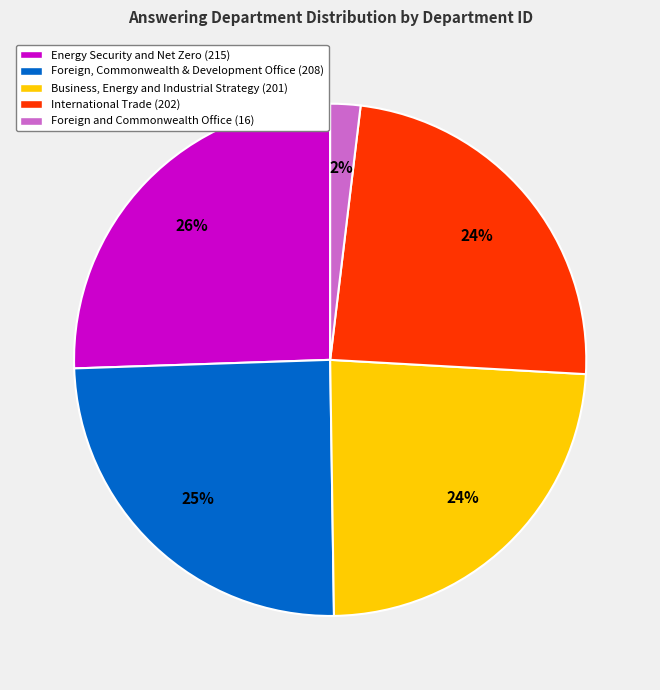

Do International Trade (202) and Foreign, Commonwealth & Development Office (208) together represent more than half of the pie?

No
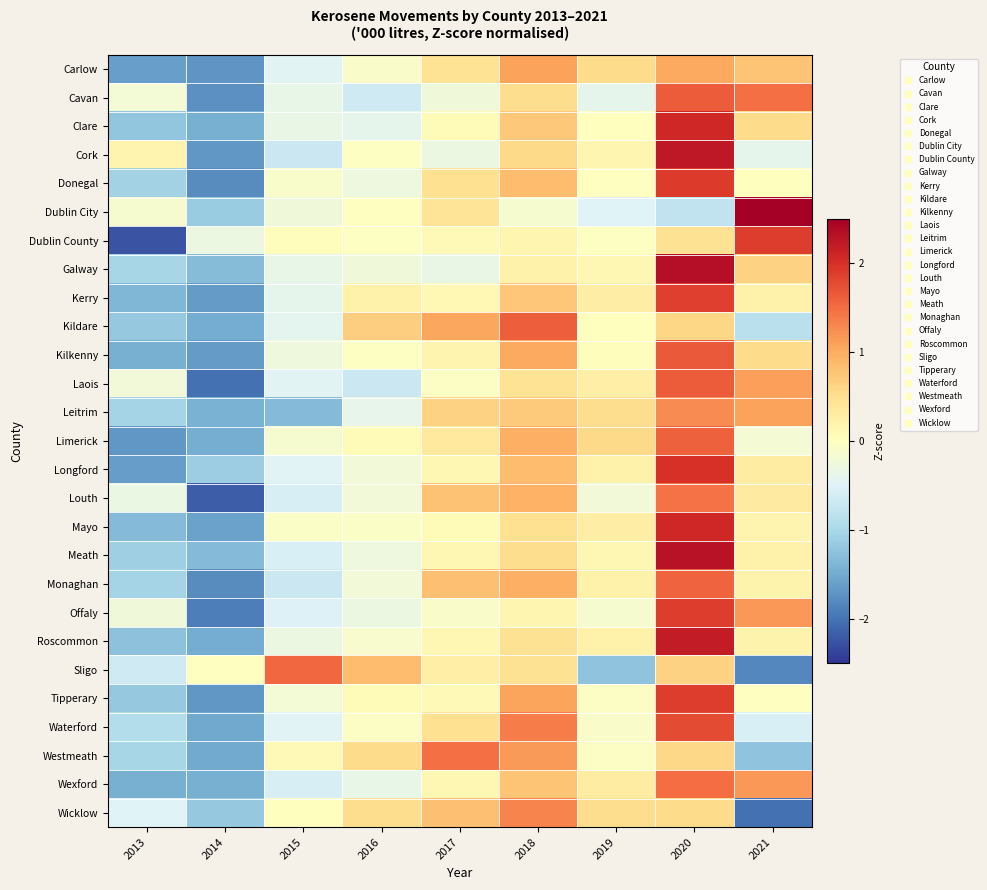

What is the minimum value shown in the chart?

-2.3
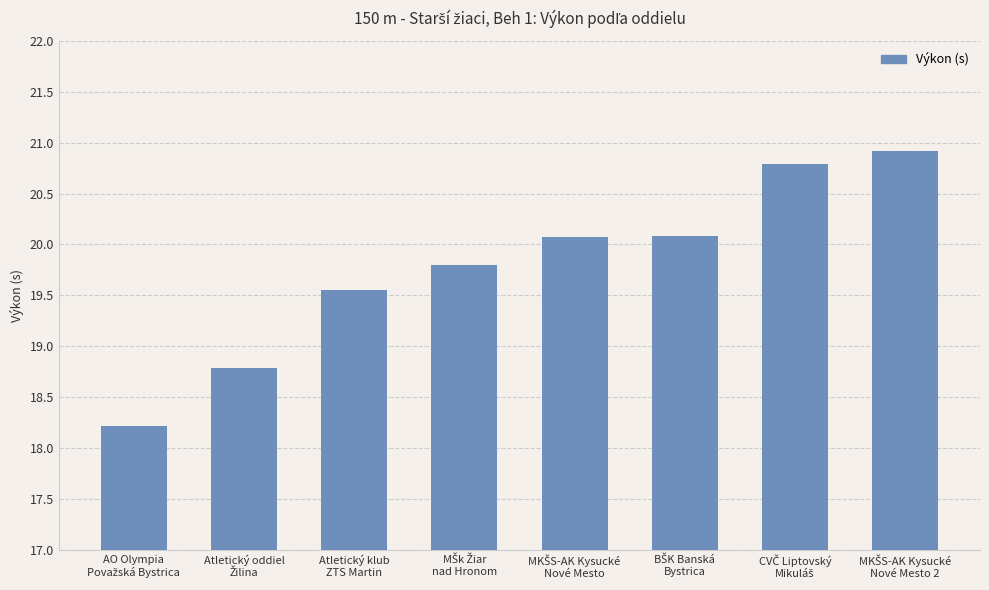

How many data points does each series have?

8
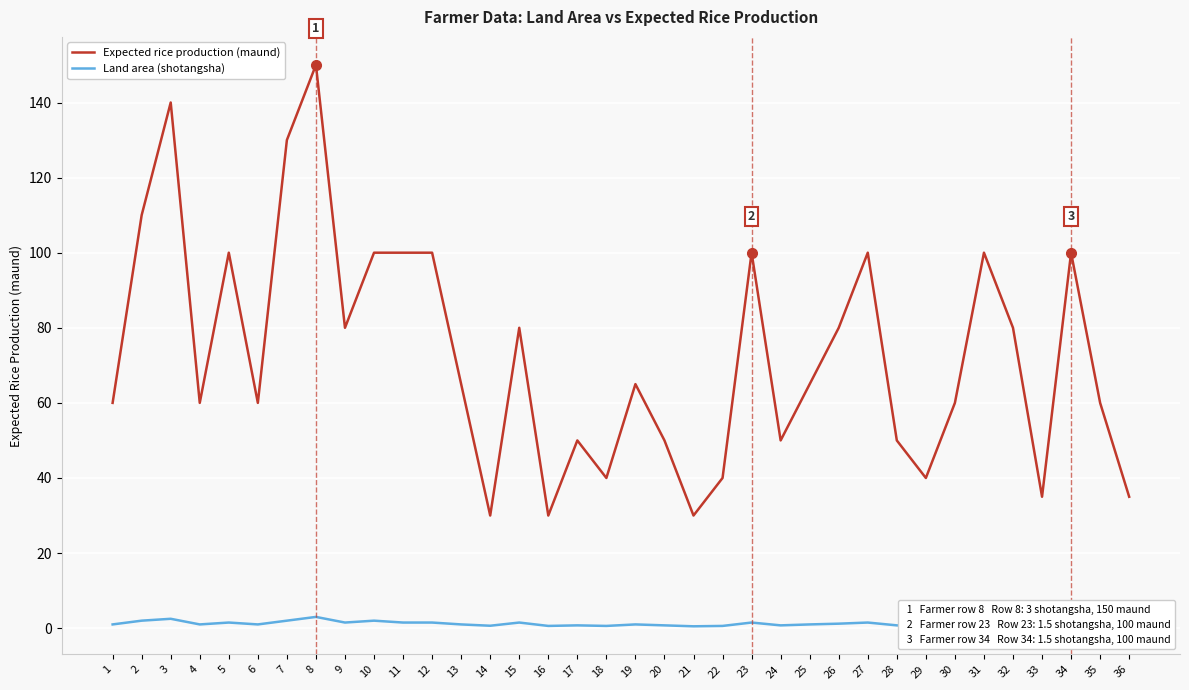

What is the total value across all series at 27?

101.5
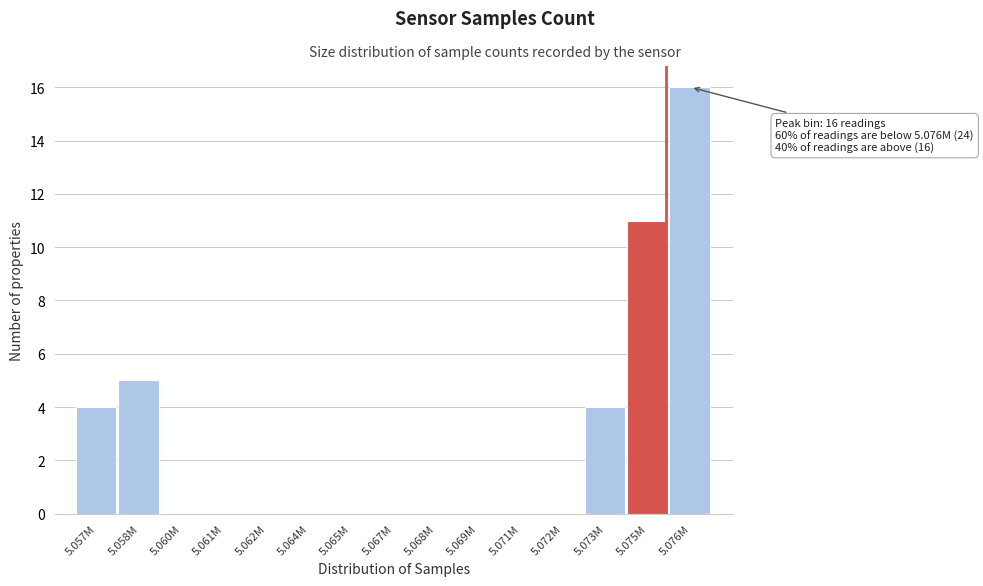

Reading left to right, what are all the values shown in this chart?

5.057M=4	5.058M=5	5.060M=0	5.061M=0	5.062M=0	5.064M=0	5.065M=0	5.067M=0	5.068M=0	5.069M=0	5.071M=0	5.072M=0	5.073M=4	5.075M=11	5.076M=16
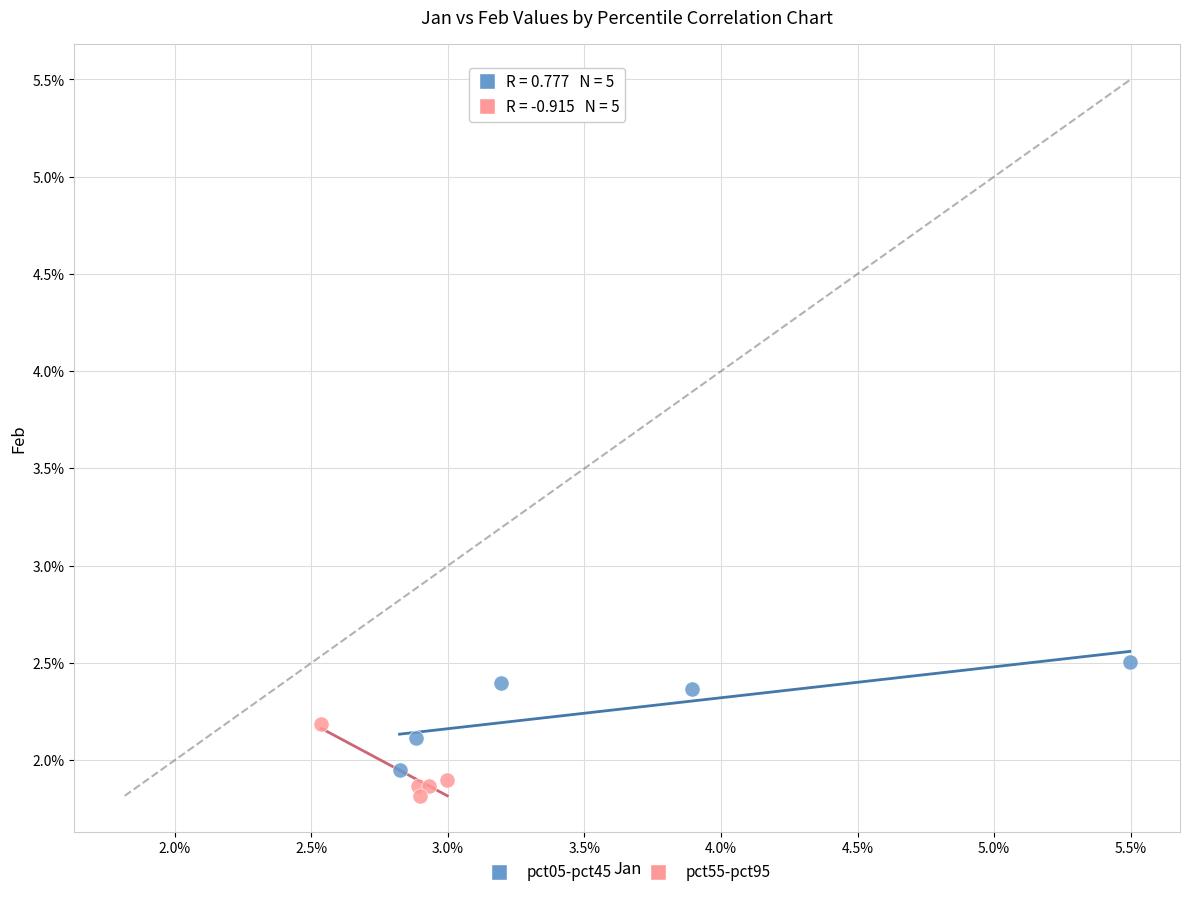

Which series reaches the maximum Y coordinate?

pct05-pct45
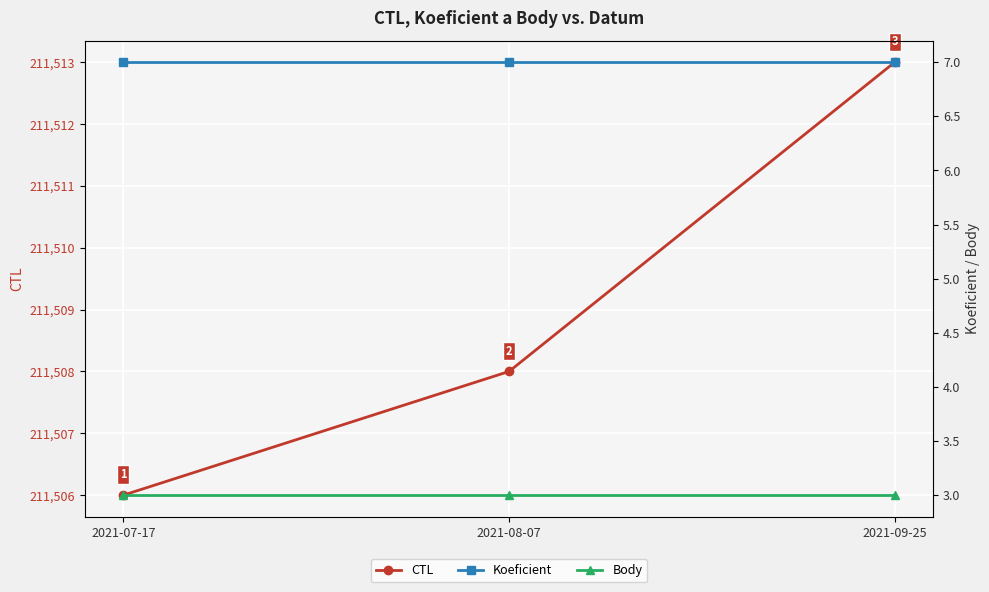

What is the average value of the Body series?

3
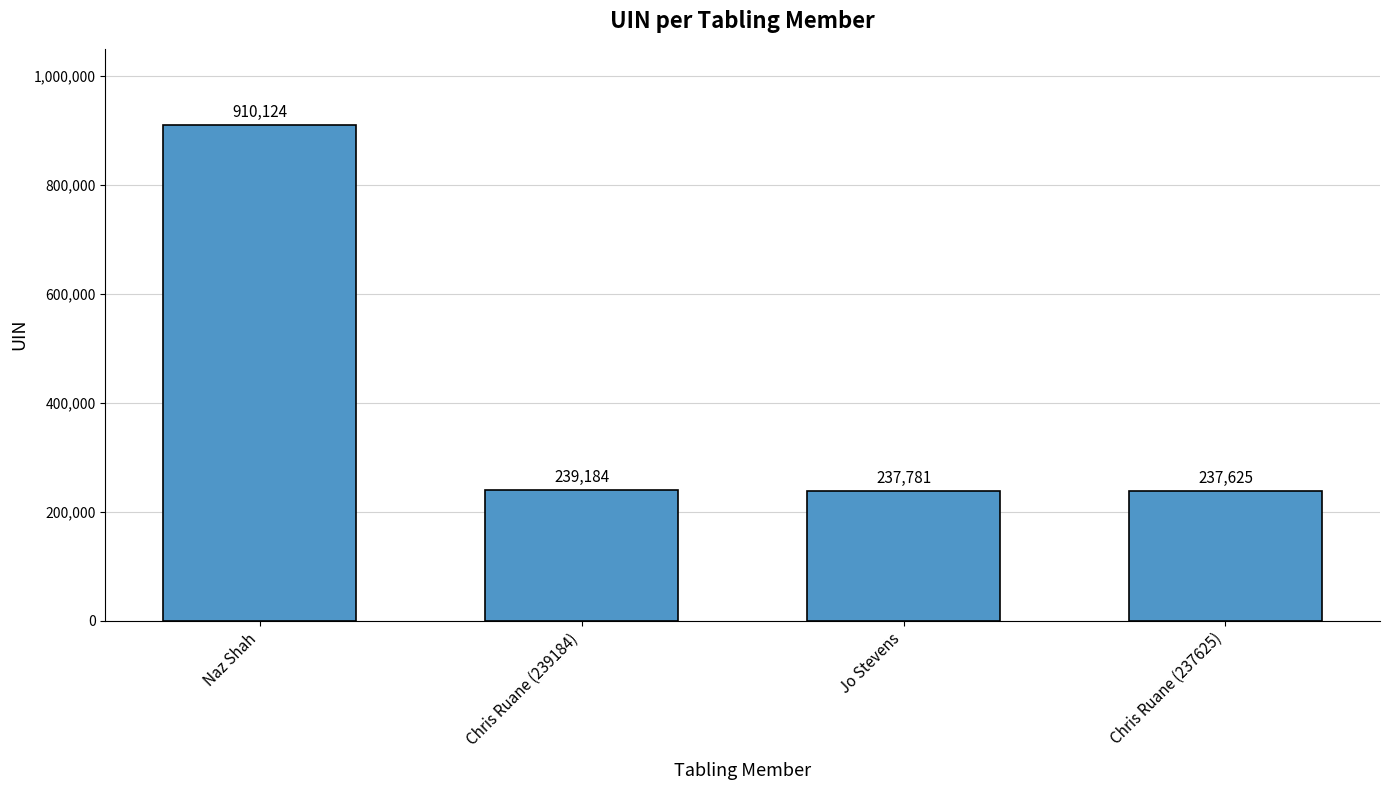

True or false: the data shows 237781 at Jo Stevens.

True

**HOW TO COMPLETE THIS TASK**
Update the part that opens with the line containing "Reading left to" and closes with the last of the lines, changing "series" to "data set" and leaving everything else unchanged. Return only those lines, without the pictures.

**PROBLEM SOLUTION**
Reading left to right, what are all the values shown in this chart?

5.057M=4	5.058M=5	5.060M=0	5.061M=0	5.062M=0	5.064M=0	5.065M=0	5.067M=0	5.068M=0	5.069M=0	5.071M=0	5.072M=0	5.073M=4	5.075M=11	5.076M=16

Which data set reaches the maximum Y coordinate?

pct05-pct45

What is the average value of the Body data set?

3

True or false: the data shows 237781 at Jo Stevens.

True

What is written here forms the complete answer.